↓↓↓

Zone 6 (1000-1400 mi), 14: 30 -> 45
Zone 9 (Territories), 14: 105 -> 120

↑↑↑
↓↓↓

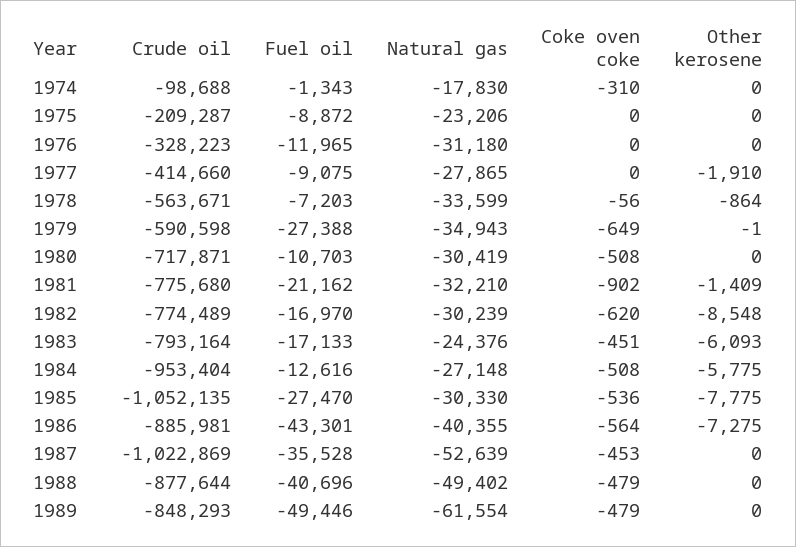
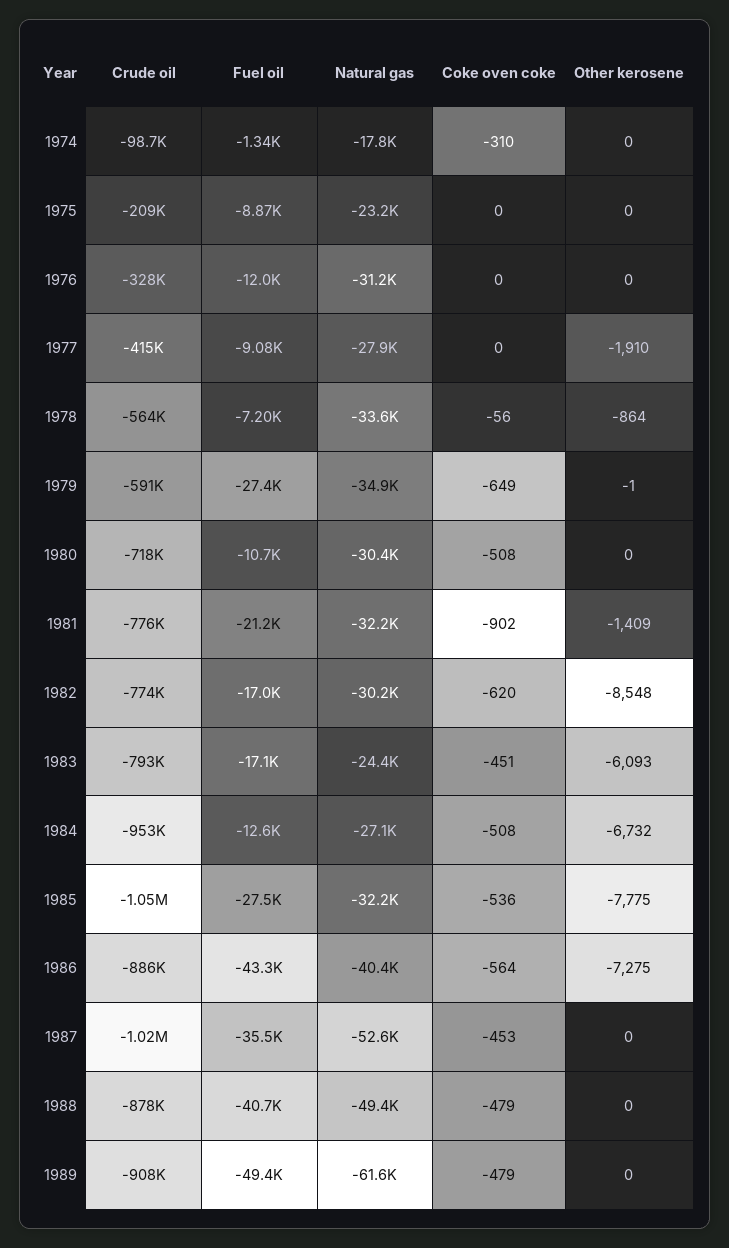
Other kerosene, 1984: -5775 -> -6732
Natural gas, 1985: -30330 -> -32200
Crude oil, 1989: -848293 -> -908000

↑↑↑

What you give back should be only the lines of the records above, starting at the line with "Other kerosene, 1984: -5775 -> -6732" and ending at the line with "Crude oil, 1989: -848293 -> -908000", restated word for word.

Other kerosene, 1984: -5775 -> -6732
Natural gas, 1985: -30330 -> -32200
Crude oil, 1989: -848293 -> -908000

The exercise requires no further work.